● **WHAT YOU SHOULD DO**:
Reproduce the entries exactly, beginning with the line containing "(427, 332) none -> (85, 263) //" and ending with their last line, both included.

◇ ◇ ◇

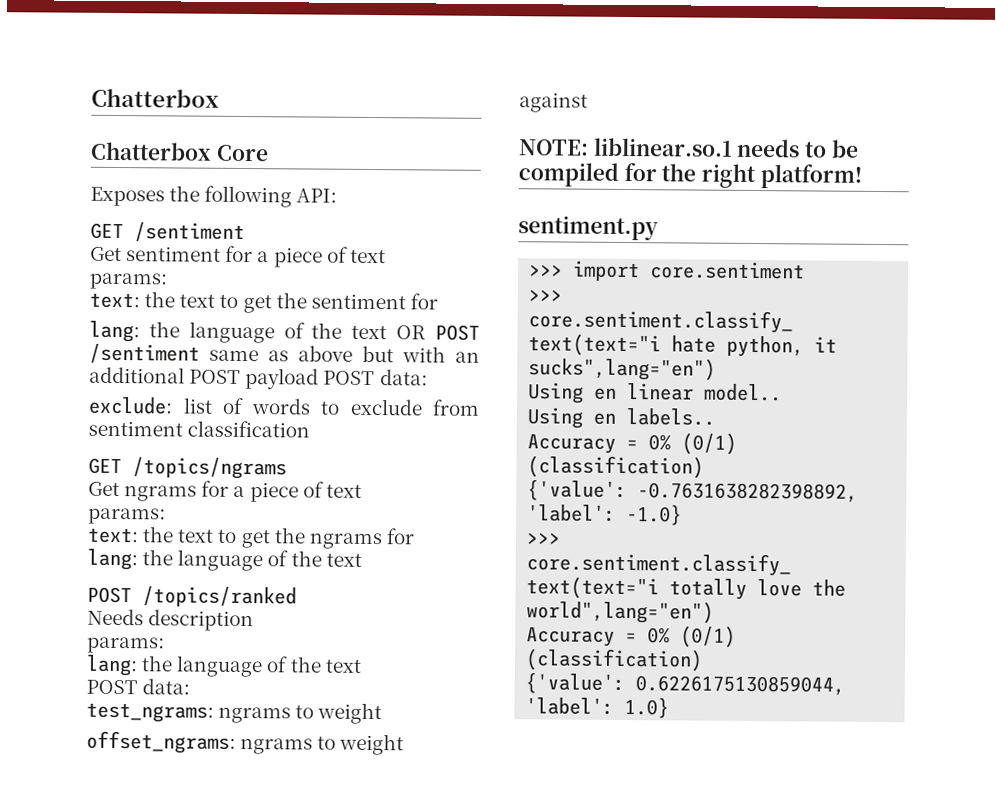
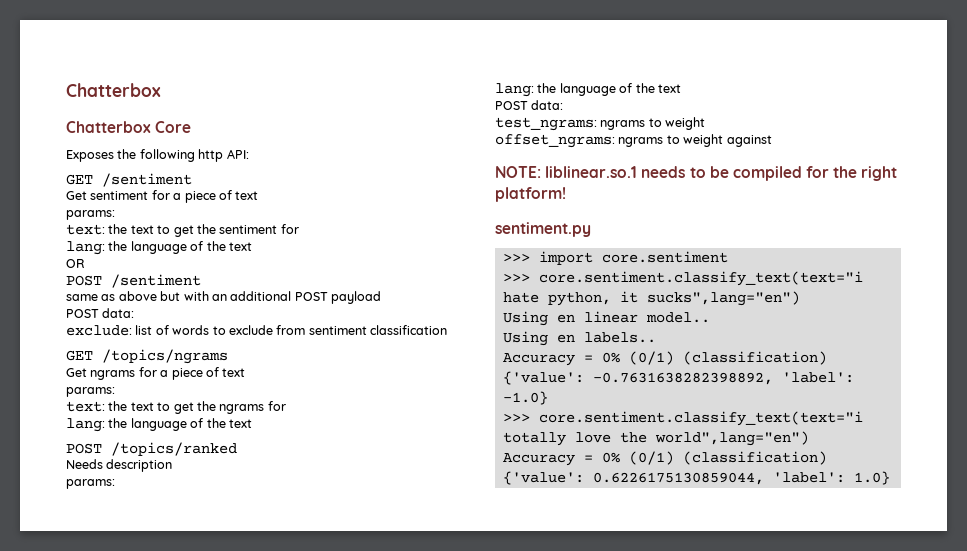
(293, 196) none -> [198,149,224,162] http
(388, 332) none -> (252, 246) //
(427, 332) none -> (85, 263) //
(200, 353) none -> (201, 281) //
(320, 379) none -> (381, 297) //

◇ ◇ ◇

● **RESPONSE BOX**:
(427, 332) none -> (85, 263) //
(200, 353) none -> (201, 281) //
(320, 379) none -> (381, 297) //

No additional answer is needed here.